El cliente necesitaba un proveedor capaz de ofrecer piezas forjadas de acero inoxidable que cumplieran tres requisitos clave: resistencia a la corrosión severa (pH inferior a 2 y temperaturas de hasta 350 °C), tolerancias dimensionales estrictas (ISO 2768-f) y vida útil superior a 5 años sin fallos. Los proveedores anteriores no lograban mantener la integridad metalúrgica después del forjado, generando microfisuras que se propagaban rápidamente en servicio.

Jianing Forja desarrolló un proceso de forjado controlado con tratamiento térmico de solubilización y enfriamiento rápido (water quenching) optimizado para el acero inoxidable austenítico 316L. Se implementaron controles de temperatura en cada etapa del forjado (entre 1050 °C y 1180 °C) y se aplicó un mecanizado de precisión con tolerancias de ±0,05 mm en las superficies de sellado. Además, se realizaron ensayos no destructivos (líquidos penetrantes y ultrasonido) al 100% de las piezas para garantizar la ausencia de discontinuidades internas.
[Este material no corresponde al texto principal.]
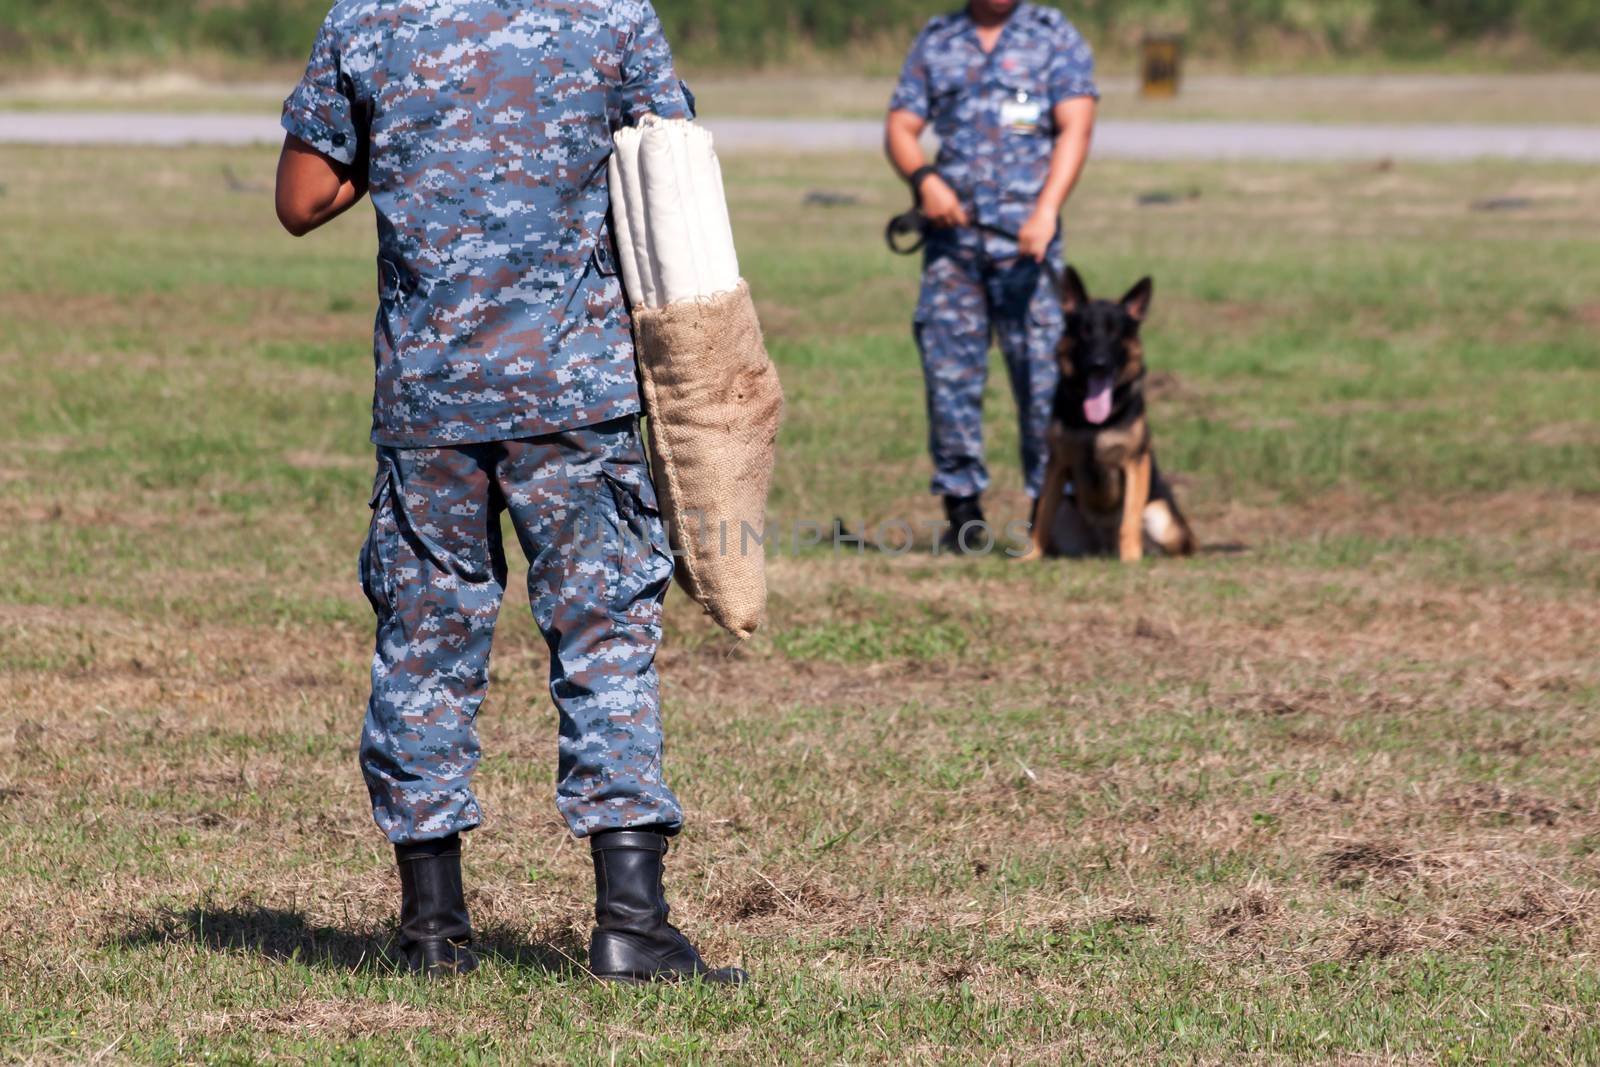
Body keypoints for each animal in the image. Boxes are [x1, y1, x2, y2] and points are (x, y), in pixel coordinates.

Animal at [1030, 271, 1196, 563]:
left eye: (1116, 333)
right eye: (1085, 331)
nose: (1099, 363)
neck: (1094, 424)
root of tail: (1103, 547)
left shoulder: (1134, 463)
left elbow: (1129, 520)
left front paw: (1130, 560)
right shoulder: (1058, 463)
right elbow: (1042, 518)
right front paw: (1029, 557)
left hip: (1160, 517)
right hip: (1067, 510)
Las piezas forjadas suministradas por Jianing Forja superaron las pruebas de corrosión acelerada (ASTM G48) sin evidencia de ataque intergranular. Tras 18 meses de operación continua en la planta química de Wanzhou, las válvulas y bridas mantuvieron su rendimiento sin fugas ni deformaciones, reduciendo los costos de mantenimiento en un 40% y eliminando las paradas imprevistas relacionadas con fallos de componentes.